*** Text segment ***

[Lingtyp] the platypus of languages

Peter Bakker linpb at cc.au.dk
Tue Jul 16 06:31:34 UTC 2019


Michif is the real platypus....


Michif is, roughly, a language with French nouns and Cree (Algonquian) verbs. In my 1997 book on the genesis of the language, I wrote (p.280):


"Michif is a unique language in many respects. It is unclassifiable genetically and

therefore comparable with the duck-billed platypus or the panda in biology. Does it

belong to the Algonquian or to the Indo-European (Romance) language family? Even

as a mixed language it is unique. With its verb-noun dichotomy it looks completely

different from the other mixed languages of the world."


Bakker, Peter. 1997. "A Language of our Own". The Genesis of Michif - the Mixed Cree-French language of the Canadian Métis. New York: Oxford University Press.




________________________________
Fra: Lingtyp <lingtyp-bounces at listserv.linguistlist.org> på vegne af Arnold M. Zwicky <zwicky at stanford.edu>
Sendt: 15. juli 2019 23:15:06
Til: Linguistic Linguistic Typology
Emne: [Lingtyp] Fwd: the platypus of languages



Begin forwarded message:

From: "Arnold M. Zwicky" <zwicky at STANFORD.EDU<mailto:zwicky at STANFORD.EDU>>
Subject: Re: the platypus of languages
Date: July 15, 2019 at 2:12:58 PM PDT
To: ADS-L at LISTSERV.UGA.EDU<mailto:ADS-L at LISTSERV.UGA.EDU>
Reply-To: American Dialect Society <ADS-L at LISTSERV.UGA.EDU<mailto:ADS-L at LISTSERV.UGA.EDU>>

i know that it's annoying to repeat a requestion for information, but my experience is now that (for one reason or another) many people don't notice the first postings, so that it's only when i say i'm giving up my search that material starts pouring in. (it's also true that i've been advised not to post requests on weekends -- and *never* on US holiday weekends -- because they'll go unnoticed.)

on this topic, there seem to be two largely separate platypodal matters: one lexical, one morphosyntactic.  i *think* the original query concerned English as a language with two strata of vocabulary (the writers seem to think this makes English extraordinary, but in fact such languages are as common as sand). on the second, i *think* the reference is to wave rather than tree models of language relationships. but these are guesses; i haven't been able to consult any of the sources.

i'm forwarding these exchanges to the language typology mailing list.

*** End of Text segment ***

Tasks to carry out |
1. Output everything in the mailing list post from "belong to the" down to "Oxford University Press.".
2. Answer these questions about the mailing list post:
(a) According to the post, from which language does Michif take its nouns?
(b) Which publisher issued Bakker's 1997 book?
(c) When has Zwicky been advised not to post requests?
The entries have no connection to the mailing list post.

*** Dataset records ***

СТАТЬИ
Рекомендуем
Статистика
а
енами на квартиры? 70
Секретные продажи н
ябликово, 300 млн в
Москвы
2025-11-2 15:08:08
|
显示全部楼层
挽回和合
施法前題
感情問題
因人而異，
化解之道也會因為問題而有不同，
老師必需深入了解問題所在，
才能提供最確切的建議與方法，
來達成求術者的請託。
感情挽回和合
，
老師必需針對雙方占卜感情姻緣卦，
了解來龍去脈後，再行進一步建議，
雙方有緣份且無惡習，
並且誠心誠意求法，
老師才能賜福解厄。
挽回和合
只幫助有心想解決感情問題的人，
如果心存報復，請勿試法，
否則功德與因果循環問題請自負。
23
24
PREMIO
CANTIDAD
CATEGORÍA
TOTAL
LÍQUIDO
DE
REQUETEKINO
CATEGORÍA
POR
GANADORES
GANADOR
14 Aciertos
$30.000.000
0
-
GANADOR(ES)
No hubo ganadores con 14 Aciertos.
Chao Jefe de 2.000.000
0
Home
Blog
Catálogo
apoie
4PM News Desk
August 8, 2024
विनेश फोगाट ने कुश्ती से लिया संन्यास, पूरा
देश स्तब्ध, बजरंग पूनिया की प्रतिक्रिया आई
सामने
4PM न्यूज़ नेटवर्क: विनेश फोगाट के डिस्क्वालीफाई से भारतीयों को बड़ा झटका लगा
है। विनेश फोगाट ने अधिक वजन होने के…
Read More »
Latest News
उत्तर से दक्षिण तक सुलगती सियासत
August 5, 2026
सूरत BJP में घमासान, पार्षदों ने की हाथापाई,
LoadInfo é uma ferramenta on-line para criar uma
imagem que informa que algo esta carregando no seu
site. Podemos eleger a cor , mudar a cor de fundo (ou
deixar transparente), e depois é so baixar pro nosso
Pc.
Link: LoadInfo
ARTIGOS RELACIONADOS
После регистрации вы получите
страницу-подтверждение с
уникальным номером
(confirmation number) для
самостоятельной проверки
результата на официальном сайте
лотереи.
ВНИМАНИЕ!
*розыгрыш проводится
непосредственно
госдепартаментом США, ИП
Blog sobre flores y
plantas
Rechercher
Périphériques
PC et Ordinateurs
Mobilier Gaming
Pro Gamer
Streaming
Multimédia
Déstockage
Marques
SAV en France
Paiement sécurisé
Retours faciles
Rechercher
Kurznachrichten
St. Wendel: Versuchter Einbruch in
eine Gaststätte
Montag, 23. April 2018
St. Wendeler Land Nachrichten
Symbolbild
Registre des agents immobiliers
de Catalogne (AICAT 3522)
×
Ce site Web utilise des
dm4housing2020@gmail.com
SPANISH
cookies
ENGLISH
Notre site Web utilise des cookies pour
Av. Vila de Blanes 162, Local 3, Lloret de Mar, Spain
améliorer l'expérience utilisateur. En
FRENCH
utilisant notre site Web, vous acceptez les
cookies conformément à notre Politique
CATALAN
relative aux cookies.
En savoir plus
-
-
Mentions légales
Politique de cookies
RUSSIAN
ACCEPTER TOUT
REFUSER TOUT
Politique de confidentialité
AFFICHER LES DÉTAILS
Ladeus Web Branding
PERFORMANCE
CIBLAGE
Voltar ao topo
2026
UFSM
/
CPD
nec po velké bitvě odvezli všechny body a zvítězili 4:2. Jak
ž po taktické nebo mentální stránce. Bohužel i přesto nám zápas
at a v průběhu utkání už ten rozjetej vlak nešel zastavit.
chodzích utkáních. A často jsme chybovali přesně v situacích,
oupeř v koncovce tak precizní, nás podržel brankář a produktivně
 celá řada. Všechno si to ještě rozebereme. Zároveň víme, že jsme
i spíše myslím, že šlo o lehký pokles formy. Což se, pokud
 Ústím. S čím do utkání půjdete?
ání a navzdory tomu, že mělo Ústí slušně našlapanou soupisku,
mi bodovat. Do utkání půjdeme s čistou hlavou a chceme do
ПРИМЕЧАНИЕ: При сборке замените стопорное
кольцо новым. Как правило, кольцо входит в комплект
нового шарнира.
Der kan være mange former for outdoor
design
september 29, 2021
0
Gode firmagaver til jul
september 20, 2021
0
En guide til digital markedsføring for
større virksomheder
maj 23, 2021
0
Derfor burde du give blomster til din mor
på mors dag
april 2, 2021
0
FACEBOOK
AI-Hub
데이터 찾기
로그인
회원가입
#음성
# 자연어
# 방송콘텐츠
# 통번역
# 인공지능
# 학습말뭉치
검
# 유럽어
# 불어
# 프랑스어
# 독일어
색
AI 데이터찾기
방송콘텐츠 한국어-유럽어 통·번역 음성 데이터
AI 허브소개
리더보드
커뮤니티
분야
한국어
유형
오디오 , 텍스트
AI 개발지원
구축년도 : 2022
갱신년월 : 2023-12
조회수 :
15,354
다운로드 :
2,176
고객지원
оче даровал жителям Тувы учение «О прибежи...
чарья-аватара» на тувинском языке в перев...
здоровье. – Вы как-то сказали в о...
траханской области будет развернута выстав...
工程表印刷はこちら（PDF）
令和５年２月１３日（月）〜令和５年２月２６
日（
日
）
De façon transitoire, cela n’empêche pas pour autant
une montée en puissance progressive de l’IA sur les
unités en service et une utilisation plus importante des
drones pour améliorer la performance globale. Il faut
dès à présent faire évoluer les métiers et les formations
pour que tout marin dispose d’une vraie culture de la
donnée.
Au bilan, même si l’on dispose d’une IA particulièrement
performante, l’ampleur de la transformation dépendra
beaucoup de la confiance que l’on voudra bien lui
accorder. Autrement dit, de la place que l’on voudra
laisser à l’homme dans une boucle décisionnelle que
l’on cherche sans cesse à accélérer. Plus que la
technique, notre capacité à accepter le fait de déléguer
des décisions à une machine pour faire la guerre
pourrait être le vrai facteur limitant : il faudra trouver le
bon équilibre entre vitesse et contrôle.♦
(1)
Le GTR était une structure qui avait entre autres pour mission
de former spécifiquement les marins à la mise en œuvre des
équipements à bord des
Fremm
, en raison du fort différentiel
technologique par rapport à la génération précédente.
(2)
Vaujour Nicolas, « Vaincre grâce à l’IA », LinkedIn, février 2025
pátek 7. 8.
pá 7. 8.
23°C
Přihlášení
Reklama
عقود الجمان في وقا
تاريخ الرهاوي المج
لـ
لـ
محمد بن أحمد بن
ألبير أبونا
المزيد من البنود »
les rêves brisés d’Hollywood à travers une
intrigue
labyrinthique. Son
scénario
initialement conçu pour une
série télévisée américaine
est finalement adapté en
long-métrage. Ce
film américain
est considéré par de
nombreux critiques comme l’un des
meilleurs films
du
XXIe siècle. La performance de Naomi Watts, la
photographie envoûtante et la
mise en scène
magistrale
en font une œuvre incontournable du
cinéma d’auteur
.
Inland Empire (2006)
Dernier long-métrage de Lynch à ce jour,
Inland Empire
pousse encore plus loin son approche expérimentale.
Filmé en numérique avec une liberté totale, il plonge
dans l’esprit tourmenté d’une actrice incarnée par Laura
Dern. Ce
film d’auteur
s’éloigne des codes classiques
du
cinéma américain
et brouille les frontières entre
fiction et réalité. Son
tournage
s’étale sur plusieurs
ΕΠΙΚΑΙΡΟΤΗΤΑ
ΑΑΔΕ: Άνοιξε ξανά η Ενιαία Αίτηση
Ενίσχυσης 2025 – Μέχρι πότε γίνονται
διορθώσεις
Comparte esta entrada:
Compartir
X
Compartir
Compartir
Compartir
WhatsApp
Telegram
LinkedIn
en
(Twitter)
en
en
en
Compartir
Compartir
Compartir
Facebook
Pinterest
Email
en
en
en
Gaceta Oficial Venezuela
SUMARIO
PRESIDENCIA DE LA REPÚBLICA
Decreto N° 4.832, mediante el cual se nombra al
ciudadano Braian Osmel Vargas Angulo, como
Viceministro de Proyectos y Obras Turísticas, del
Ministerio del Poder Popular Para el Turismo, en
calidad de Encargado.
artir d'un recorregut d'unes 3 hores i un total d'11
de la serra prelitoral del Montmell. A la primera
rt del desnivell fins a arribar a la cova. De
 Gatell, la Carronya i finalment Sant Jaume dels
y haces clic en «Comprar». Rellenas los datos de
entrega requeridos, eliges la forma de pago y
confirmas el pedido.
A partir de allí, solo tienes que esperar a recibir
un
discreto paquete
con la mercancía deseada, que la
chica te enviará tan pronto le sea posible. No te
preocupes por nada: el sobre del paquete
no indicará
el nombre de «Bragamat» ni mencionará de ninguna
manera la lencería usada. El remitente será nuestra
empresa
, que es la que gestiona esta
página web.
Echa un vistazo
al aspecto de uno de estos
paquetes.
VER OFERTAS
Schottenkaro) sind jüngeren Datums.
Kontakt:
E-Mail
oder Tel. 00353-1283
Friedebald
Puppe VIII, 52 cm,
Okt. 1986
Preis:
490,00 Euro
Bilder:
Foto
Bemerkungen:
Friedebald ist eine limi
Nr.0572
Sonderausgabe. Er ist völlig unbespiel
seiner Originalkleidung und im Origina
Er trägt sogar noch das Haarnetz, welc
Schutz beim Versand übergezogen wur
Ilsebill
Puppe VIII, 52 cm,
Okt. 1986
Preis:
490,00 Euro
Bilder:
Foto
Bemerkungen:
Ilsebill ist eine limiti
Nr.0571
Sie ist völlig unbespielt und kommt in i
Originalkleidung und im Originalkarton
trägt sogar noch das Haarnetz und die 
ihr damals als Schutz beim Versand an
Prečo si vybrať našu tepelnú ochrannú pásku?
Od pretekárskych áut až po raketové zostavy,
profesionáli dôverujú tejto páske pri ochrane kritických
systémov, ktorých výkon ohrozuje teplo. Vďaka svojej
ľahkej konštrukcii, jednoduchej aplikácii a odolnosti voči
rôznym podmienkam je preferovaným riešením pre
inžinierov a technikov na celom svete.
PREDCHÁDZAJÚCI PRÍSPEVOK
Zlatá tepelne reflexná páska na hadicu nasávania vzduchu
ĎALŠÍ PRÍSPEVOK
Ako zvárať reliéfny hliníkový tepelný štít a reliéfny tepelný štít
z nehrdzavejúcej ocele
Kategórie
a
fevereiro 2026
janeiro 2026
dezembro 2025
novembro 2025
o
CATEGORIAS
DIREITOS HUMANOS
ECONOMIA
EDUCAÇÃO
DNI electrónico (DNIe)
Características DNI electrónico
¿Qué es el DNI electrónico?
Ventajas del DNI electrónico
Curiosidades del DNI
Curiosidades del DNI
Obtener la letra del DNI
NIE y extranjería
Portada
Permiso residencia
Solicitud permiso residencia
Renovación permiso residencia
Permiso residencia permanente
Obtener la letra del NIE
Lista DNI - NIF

*** End of Dataset records ***

Answers for each item |
1.
belong to the Algonquian or to the Indo-European (Romance) language family? Even

as a mixed language it is unique. With its verb-noun dichotomy it looks completely

different from the other mixed languages of the world."


Bakker, Peter. 1997. "A Language of our Own". The Genesis of Michif - the Mixed Cree-French language of the Canadian Métis. New York: Oxford University Press.

2.
(a) French
(b) Oxford University Press
(c) On weekends, and never on US holiday weekends